Last week, FIRE wrote Tufts University President Lawrence Bacow to ask him again why a verdict declaring conservative student publication The Primary Source (TPS) guilty of “harassment” and “creating a hostile environment” still stands―despite the fact that Bacow himself has openly admitted that such a punishment could not stand under the First Amendment.

We explained to President Bacow (again) that the only way for Tufts University to shed the dishonor of being one of three schools named to FIRE’s Red Alert list―reserved for schools FIRE deems “the worst of the worst” when it comes to protecting rights on campus―was by immediately dropping the guilty finding against TPS. As we wrote:

As long as the harassment finding against The Primary Source remains, students at Tufts are in danger of being censored and sanctioned merely for expressing unpopular opinions on campus.

FIRE asks once again that Tufts reverse the “harassment” finding against TPS. We request a response to this letter by December 21, 2007.

Well, we’ve received a response from President Bacow.
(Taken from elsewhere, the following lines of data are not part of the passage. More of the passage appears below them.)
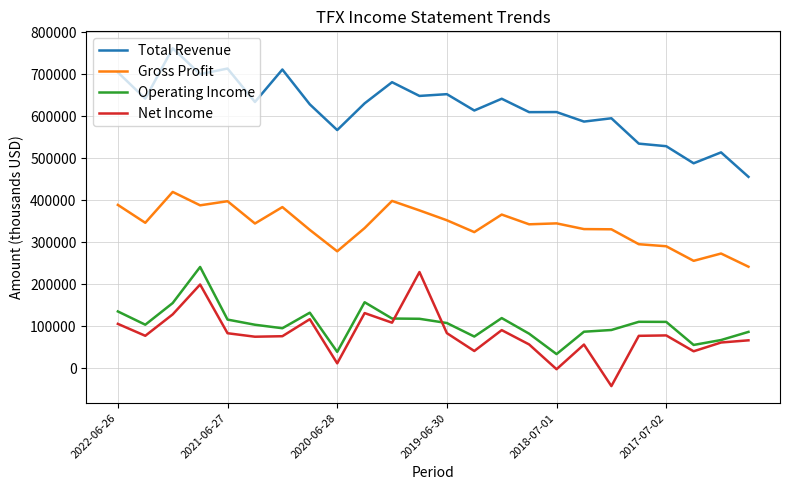

What are all the series names shown in the legend?

Total Revenue, Gross Profit, Operating Income, Net Income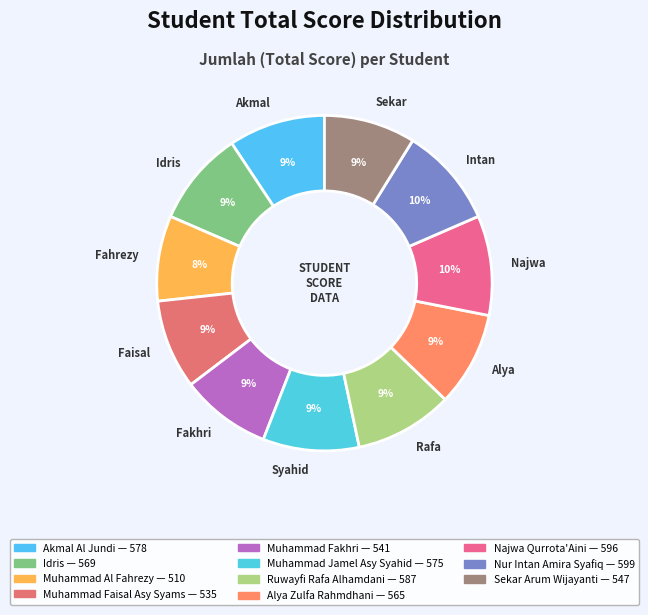

Which slice is the smallest?

Muhammad Al Fahrezy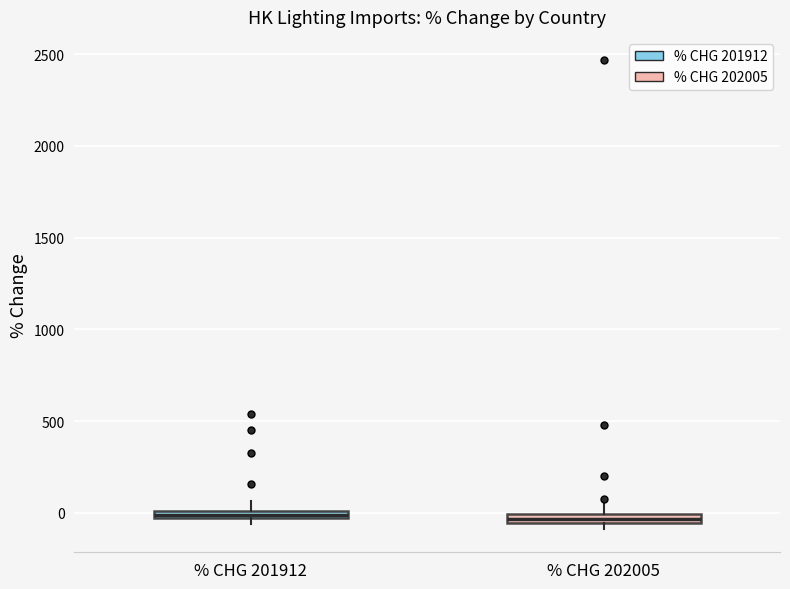

Where is the lower edge of the box for % CHG 201912 on the y-axis? The values are not printed on the chart, so give them approximately, as read against the axis.

-50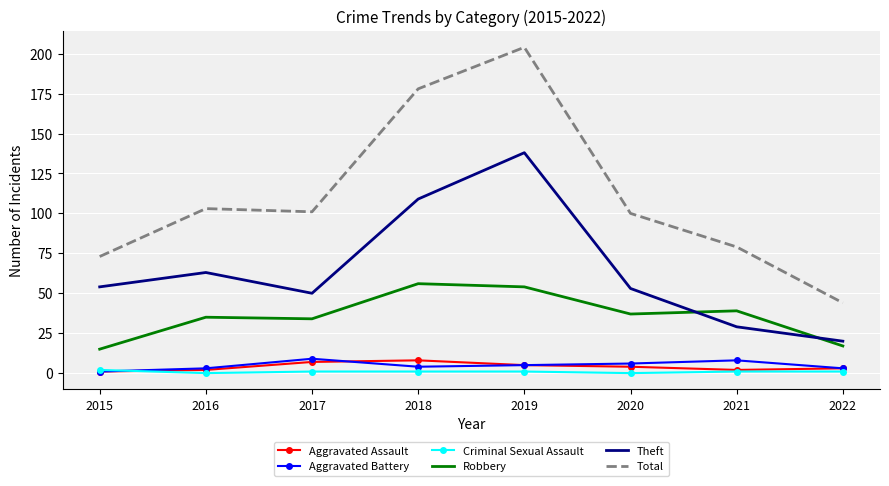

Where do Theft and Robbery first cross each other?

2020 and 2021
Unfortunately, Bacow continues to insist that maintaining the bogus guilty verdict against TPS is somehow consistent with basic principles of free expression. In a textbook example of the art of the evasive non-answer, Bacow writes:

I have made my support for freedom of expression clear on numerous occasions. In those statements I have said that the appropriate response to offensive speech is more speech, not less. Under my leadership, Tufts University will continue to be guided by this principle.

Maddeningly, Bacow manages to get the basic principle right, while getting the all-important application of that principle completely wrong. To his (limited) credit, Bacow has publicly acknowledged that “[t]he First Amendment protects freedom of speech and that includes most offensive speech,” writing therefore that while “some have called for censure [of TPS] or more,” he disagrees with that response. But somehow, Bacow’s recognition of the fact that TPS must not be punished for engaging in clearly protected speech inexplicably fails to guide him to the only logical conclusion: that the guilty finding against the paper cannot in good faith be upheld.

Obviously, Bacow’s equivocation is not “leadership.” Rather, Bacow’s trying to have it both ways, and failing miserably. If Bacow really believes in freedom of expression, then he should realize the inherent problem in allowing a formal finding of “guilty” to remain on the books against TPS. Instead, he dissembles.

FIRE is not alone in pointing out Bacow’s frustrating lack of principle. Nationally syndicated columnist and longtime FIRE supporter John Leo authored a typically insightful entry over at Minding The Campus yesterday wherein he blasted Bacow’s “unbelievable obtuseness” for “again dodg[ing] the issue of rescinding the harassment finding” in his response to FIRE. Calling the protection of free expression at Tufts “somewhere between tepid and imaginary,” Leo takes Bacow to task for his inability to stand up for free expression on campus.